See here. They (whoever 'they' are) now expect prices to fall by up to 30%, mass unemployment, recession etc. Only 250,000 Spanish properties have British owners, it says, and I'm guessing that these are small flats, not family homes?
Which illustrates the theory (scroll down to 'Ireland shows that extra supply doesn't help' here) that even a massive expansion of construction (800,000 new units per year in country with a population two-thirds that of the UK) for the last few years did little to stop prices increasing by 130% in real terms since 1996.
Well not until it goes tits up, anyway.
Shares in UK REITS*, The Goblin King's desparate last throw of the dice to try and prop up property prices by encouraging small investors to risk their savings are already down by 20% this year.

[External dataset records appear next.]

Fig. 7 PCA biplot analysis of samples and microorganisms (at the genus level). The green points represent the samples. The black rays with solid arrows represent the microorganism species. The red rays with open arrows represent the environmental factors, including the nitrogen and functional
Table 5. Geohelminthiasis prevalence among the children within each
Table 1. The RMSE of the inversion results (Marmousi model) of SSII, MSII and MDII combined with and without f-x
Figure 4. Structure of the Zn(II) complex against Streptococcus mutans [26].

*mumble*mass immigration*mumble*
So I guess the only sensible way to avoid these booms'n'busts has to be land value tax (or site value rating, or a progressive property tax like in Northern Ireland, Denmark or Sark). If introduced at the bottom of the market and set high enough, it would act like a much higher interest rate, so prices would stay down. Of course the revenues would enable us to scrap Council Tax, Stamp Duty Land Tax, Inheritance Tax and Capital Gains Tax and maybe even make headway into really awful taxes like VAT (a turnover tax) or Employer's NI.
*Real Estate Investment Trusts - like unit trusts, but they invest in commercial property, not shares.
All That’s Wrong
2 hours ago
4 comments:
Mar, I remember reading an article in the Estates Gazetter (Property people's bible)about a year ago predicting this. Basically the property market in Spain is not driven by 'real' demand. It is driven by dirty money. When the Euro was introduced everbody looked for places to 'stash' their dirty money so they didn;t have to declare and convert it. They stuck it in property. Now for whatever reason that momentum is slowing and the country is left with over supply of houses. Great if you don;t own one, but not so good if you do!

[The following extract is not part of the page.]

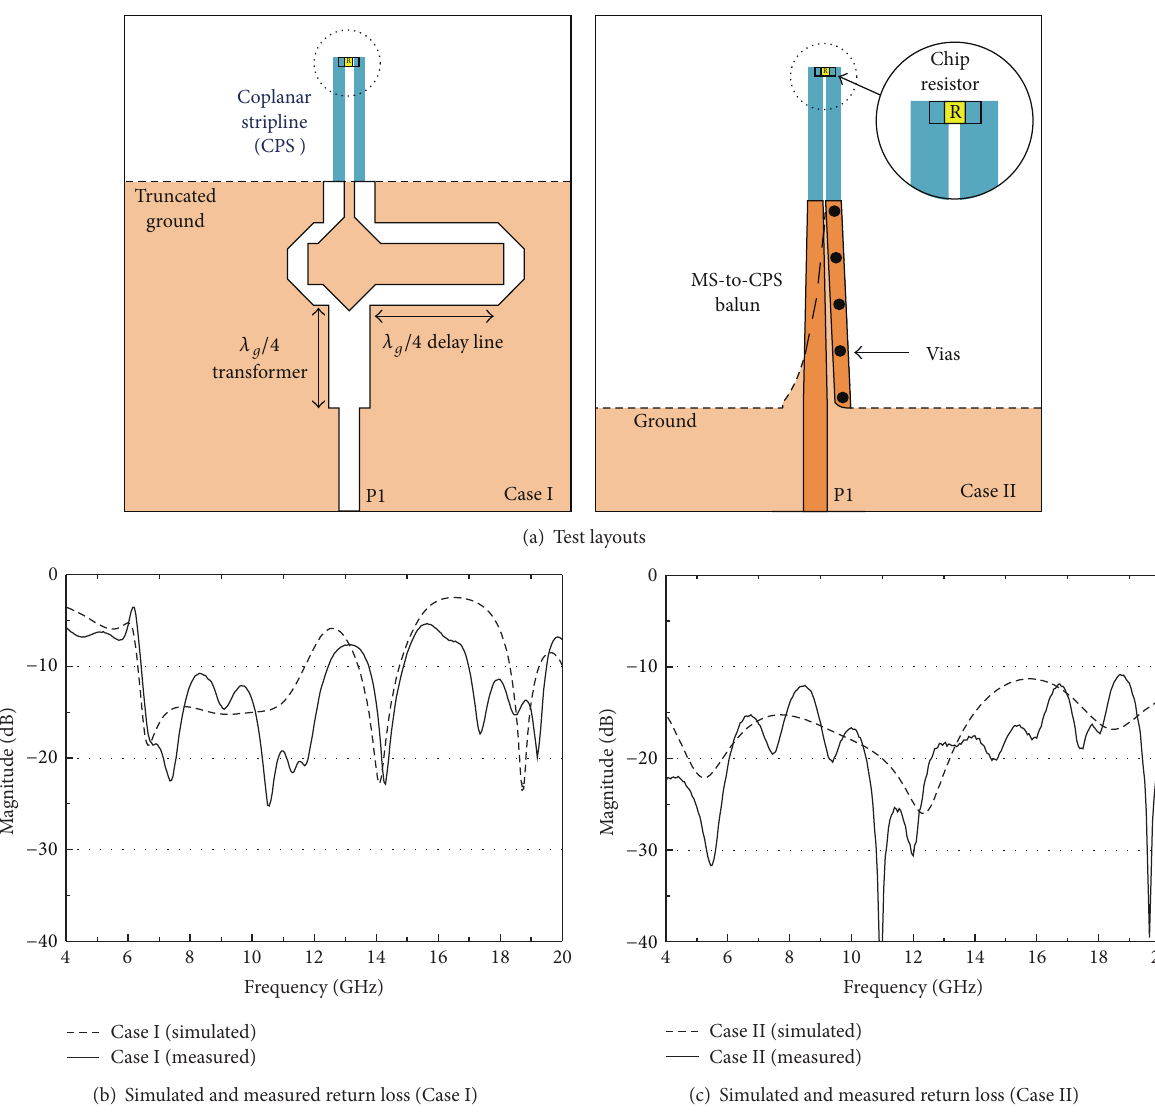
Figure 3: MS-to-CPS baluns terminated with a matched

Thanks! Now you mention it, that does sound vaguely familiar, but I had completely overlooked this factor. But Euro notes and coins came in in 2002, wouldn't that have dried up? The Spanish central bank is still accepting peseta coins and notes, but that's hardly where you stick your dirty money?
Both of you are guessing. Lots of honest foreigners (including myself) have a house or flat in Spain, generally 2-3 bedrooms or larger as property is cheap. The market is driven by the income and house prices in the countries where the majority of the buyers come from: until recently the house prices in the Valencia District were following the prices in the UK and Germany, but a change in the German tax law (preventing them from deducting interest from a mortgage on a foreign home) meant that a lot of Germans have left.

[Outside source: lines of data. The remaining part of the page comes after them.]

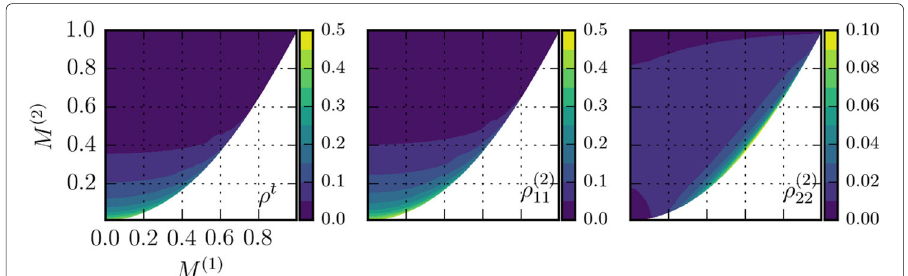
Fig. 13 Cross slip annihilation functions of ρ , ρ ( 2 ) 11 and ρ ( 2 ) 22 in CDD ( 2 ) for a DODF symmetric around screw orientation ( ϕ ρ = 0). For this symmetry angle M ( 1 ) = ρ 1 /ρ and M ( 2 ) = ρ 11 /ρ . Bimolecular annihilation corresponds to the upper limit of M ( 2 ) =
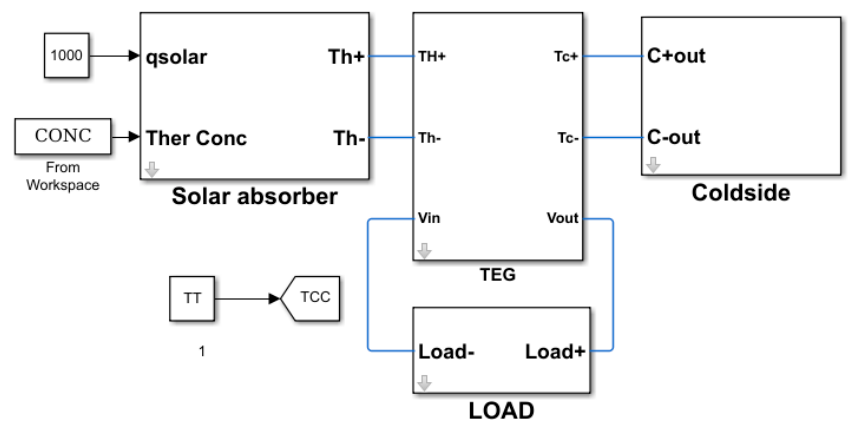
Figure 3. First level of STEG Simulink. Solar absorber, TEG, cold side, and load are four masked parts of a STEG system. The TC and cold side temperature can be fed from the Matlab workspace while other parameters are set inside the simulink.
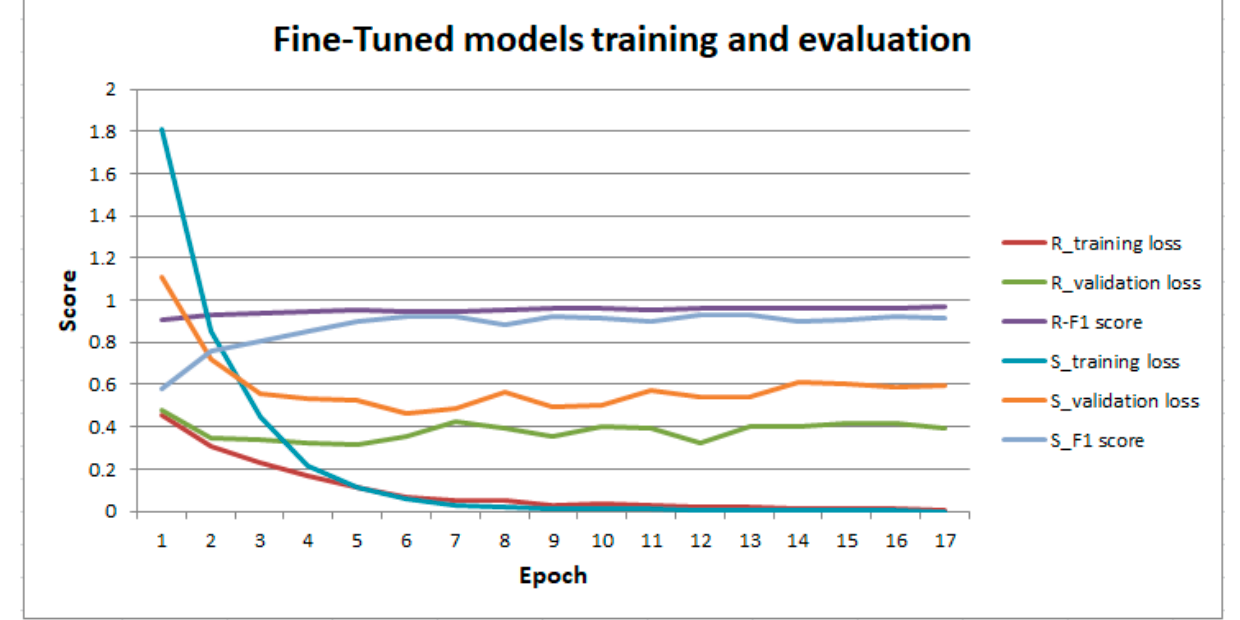
Figure 5. Training and evaluation of BERT word-based fine-tuned models for document classification based on relevance and subject.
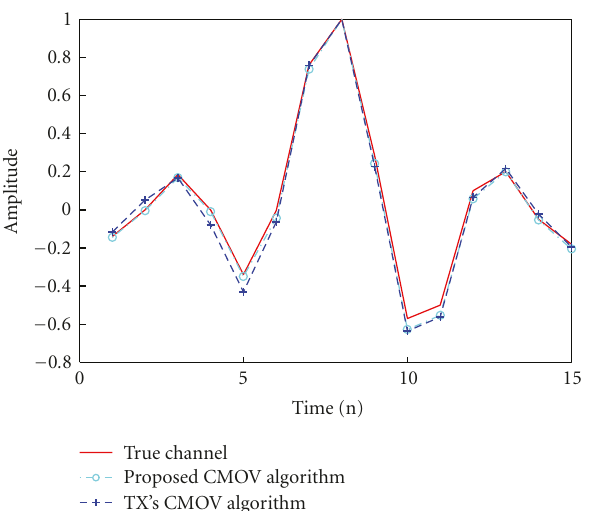
Figure 2: The channel estimation for colored input.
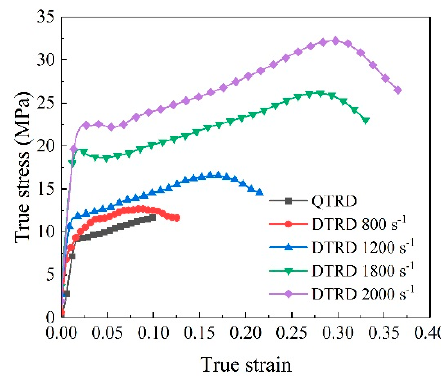
Figure 9. Typical stress–strain curves of beech specimens at different rates in DTRD.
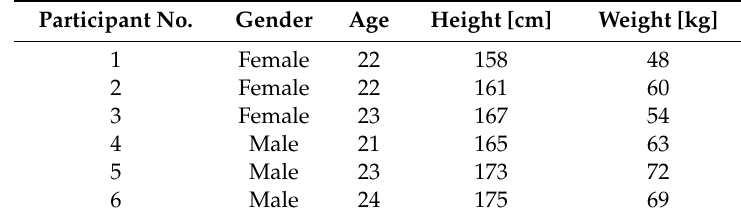
Table 4. Information of 6 participants.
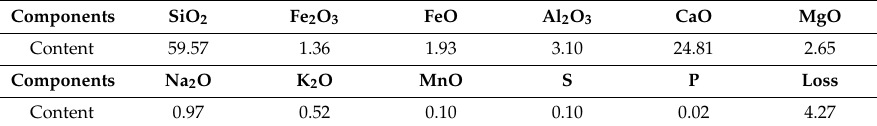
Table 4. Chemical composition of the reducing slag / wt %.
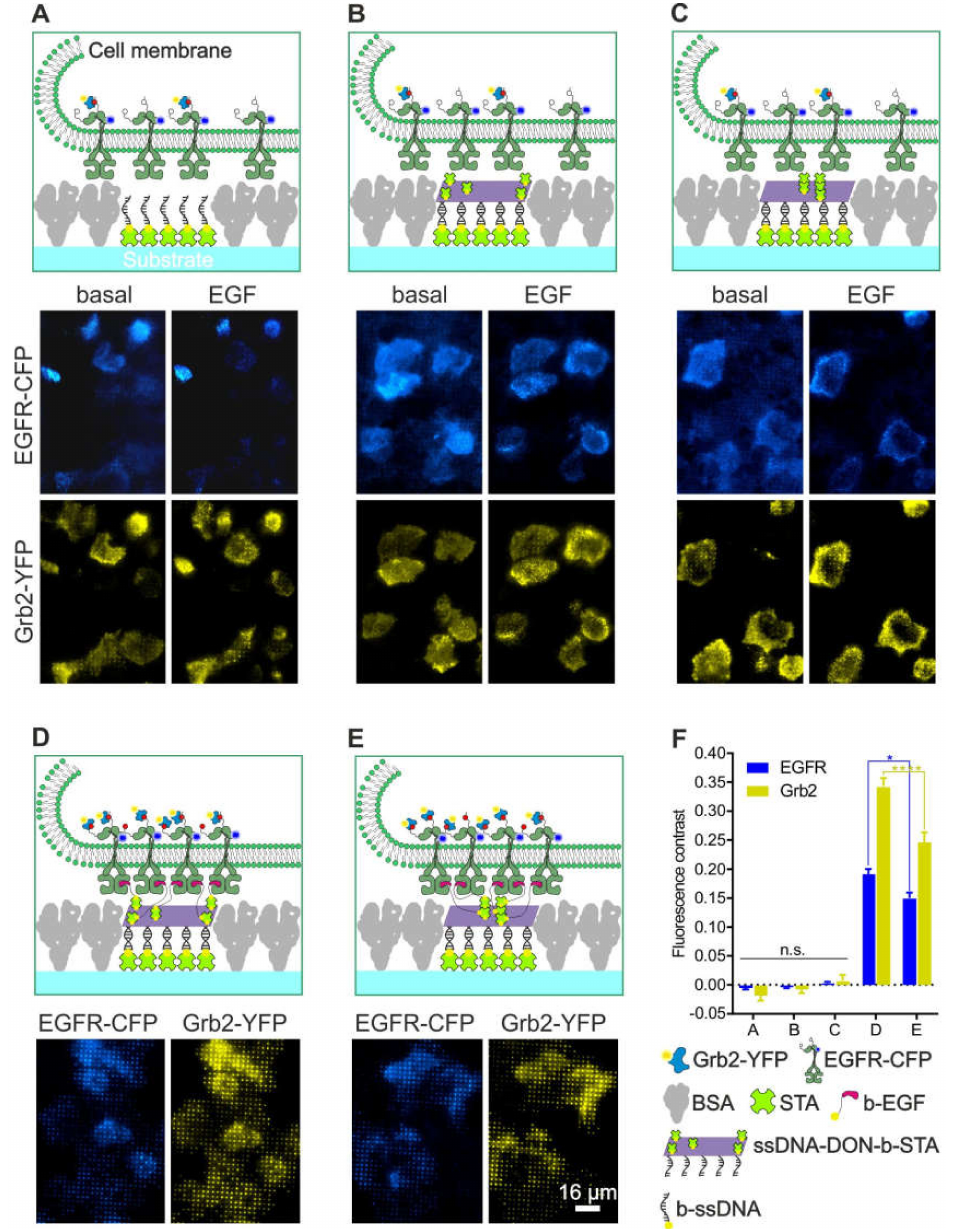
Figure 6. Impact of the degree of surface functionalization on the specificity of bait (EGFR) and prey (Grb2) enrichment using a DNA origami approach. HeLa cells transiently co-expressing EGFR-CFP and Grb2-YFP were grown on 1- µ m BSA grids consisting of di ff erent surface chemistry as in ( A ) single-stranded oligonucleotides, ( B ) hybridized DONs decorated with the 5far arrangement of STA, ( C ) chemistry as in B but with the 5close DON arrangement, ( D ) chemistry as in B but additionally modified with biotinylated EGF to mediate specific EGFR capturing and activation, ( E ) chemistry as shown in D but with 5close DON. Where applicable, the cells were stimulated with EGF (170 nM) for at least 5-10 min prior to imaging. ( F ) Quantitation of EGFR-CFP and Grb2-YFP fluorescence contrast of the cells grown on the substrates shown in A-E. Error bars are based on the mean ± SE of more than 150 cells. * p < 0.05 and **** p < 0.001 for comparisons of 5far and 5close DONs. Quantitation is based on Figure S2, Figure S3, Figure S4, Figure S5 and Figure S6. Abbreviations: BSA, bovine serum albumin; b-EGF, biotinylated EGF; b-ssDNA, biotinylated single-stranded DNA; STA, streptavidin; and ssDNA-DON-b-STA, single-stranded DON with biotin and streptavidin. Graphical illustrations are not drawn to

There are probably also dirty money invested in houses but hardly enough to change the house prices. There are easier ways of hiding money than buying real estate.
I would think that the reason prices stagnate now is that people are buying houses in Romania or Bulgaria, hoping that these countries in 5-10 years time become good holiday spots.
J, my opinion (for what it's worth, i.e. not much) is that property prices go up and down in 18-year cycles, it is most pronounced in the UK and USA, but seems to have spilled over to a lot of other countries as well.